§ **STATED PROBLEM 1**
Copy out the article on three golden questions to ask consultants, word for word.

§ **PROVIDED TEXT**
Three Golden Questions to Ask Consultants

7
4677

Share on LinkedIn

I recently swapped my usual consultant’s hat for that of Interim Head of CRM for a bank and ran the bank’s CRM operations for a year. It was a great reminder to me how practical consultants’ (and vendors’) proposals need to be if they are to have any hope of ever being implemented. And of creating economic value.

As the Head of CRM, I received many requests by other consultants for 15 minutes (more like an hour) of my time. I would respond with a simple challenge. They could have an hour of my time, if and only if, their presentation would address three questions:

  1. Do they really understand my business? – Do they really understand my business as well as I do, particularly the problems and opportunities that provide me with leverage? If they don’t really understand my business, they simply haven’t bothered to do their homework. They are there to help themselves, not to help the bank. Who wants to work with lazy, self-centred consultants.
  2. Do they have something unique to offer? – Do they have something unique to offer that could make a real difference to my business. I know what all the other consultants can do. I am a consultant! Unless they have something unique to offer that others don’t and that isn’t being offered to all my competitors, then I can get their services from my current consultants. Who wants to work with ‘me-too’ consultants?
  3. Can they show how they can deliver value quickly, simply and at low cost? – Do they really know how to make their suggestions deliver economic value? I don’t want to invest in anything unless it will create economic value quickly, simply and for as little money as possible. Even the most strategic of programmes can be broken down into a series of aggressive 100-day projects. If a consultant can’t show exactly how they will do that, they are selling a dream rather than a guaranteed outcome. Who wants to work with dreamy consultants?

§ **STATED PROBLEM 2**
Rewrite the notation in the records below, replacing "synthstrings1" with "violin" and keeping everything else unchanged.

§ **ENTRIES SUPPLIED**
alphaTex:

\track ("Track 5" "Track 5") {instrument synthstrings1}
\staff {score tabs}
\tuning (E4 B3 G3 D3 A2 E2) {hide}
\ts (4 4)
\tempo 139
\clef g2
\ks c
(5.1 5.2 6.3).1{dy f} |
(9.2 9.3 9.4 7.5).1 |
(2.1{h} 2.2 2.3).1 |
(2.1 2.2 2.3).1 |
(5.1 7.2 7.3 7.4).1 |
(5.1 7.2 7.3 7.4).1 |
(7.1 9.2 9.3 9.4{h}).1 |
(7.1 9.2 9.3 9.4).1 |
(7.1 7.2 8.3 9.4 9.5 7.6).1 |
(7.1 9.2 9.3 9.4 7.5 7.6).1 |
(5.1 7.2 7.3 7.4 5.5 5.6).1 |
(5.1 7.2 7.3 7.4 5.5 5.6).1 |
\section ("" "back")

§ **RESPONSE 1**
Three Golden Questions to Ask Consultants

7
4677

Share on LinkedIn

I recently swapped my usual consultant’s hat for that of Interim Head of CRM for a bank and ran the bank’s CRM operations for a year. It was a great reminder to me how practical consultants’ (and vendors’) proposals need to be if they are to have any hope of ever being implemented. And of creating economic value.

As the Head of CRM, I received many requests by other consultants for 15 minutes (more like an hour) of my time. I would respond with a simple challenge. They could have an hour of my time, if and only if, their presentation would address three questions:

  1. Do they really understand my business? – Do they really understand my business as well as I do, particularly the problems and opportunities that provide me with leverage? If they don’t really understand my business, they simply haven’t bothered to do their homework. They are there to help themselves, not to help the bank. Who wants to work with lazy, self-centred consultants.
  2. Do they have something unique to offer? – Do they have something unique to offer that could make a real difference to my business. I know what all the other consultants can do. I am a consultant! Unless they have something unique to offer that others don’t and that isn’t being offered to all my competitors, then I can get their services from my current consultants. Who wants to work with ‘me-too’ consultants?
  3. Can they show how they can deliver value quickly, simply and at low cost? – Do they really know how to make their suggestions deliver economic value? I don’t want to invest in anything unless it will create economic value quickly, simply and for as little money as possible. Even the most strategic of programmes can be broken down into a series of aggressive 100-day projects. If a consultant can’t show exactly how they will do that, they are selling a dream rather than a guaranteed outcome. Who wants to work with dreamy consultants?

§ **RESPONSE 2**
alphaTex:

\track ("Track 5" "Track 5") {instrument violin}
\staff {score tabs}
\tuning (E4 B3 G3 D3 A2 E2) {hide}
\ts (4 4)
\tempo 139
\clef g2
\ks c
(5.1 5.2 6.3).1{dy f} |
(9.2 9.3 9.4 7.5).1 |
(2.1{h} 2.2 2.3).1 |
(2.1 2.2 2.3).1 |
(5.1 7.2 7.3 7.4).1 |
(5.1 7.2 7.3 7.4).1 |
(7.1 9.2 9.3 9.4{h}).1 |
(7.1 9.2 9.3 9.4).1 |
(7.1 7.2 8.3 9.4 9.5 7.6).1 |
(7.1 9.2 9.3 9.4 7.5 7.6).1 |
(5.1 7.2 7.3 7.4 5.5 5.6).1 |
(5.1 7.2 7.3 7.4 5.5 5.6).1 |
\section ("" "back")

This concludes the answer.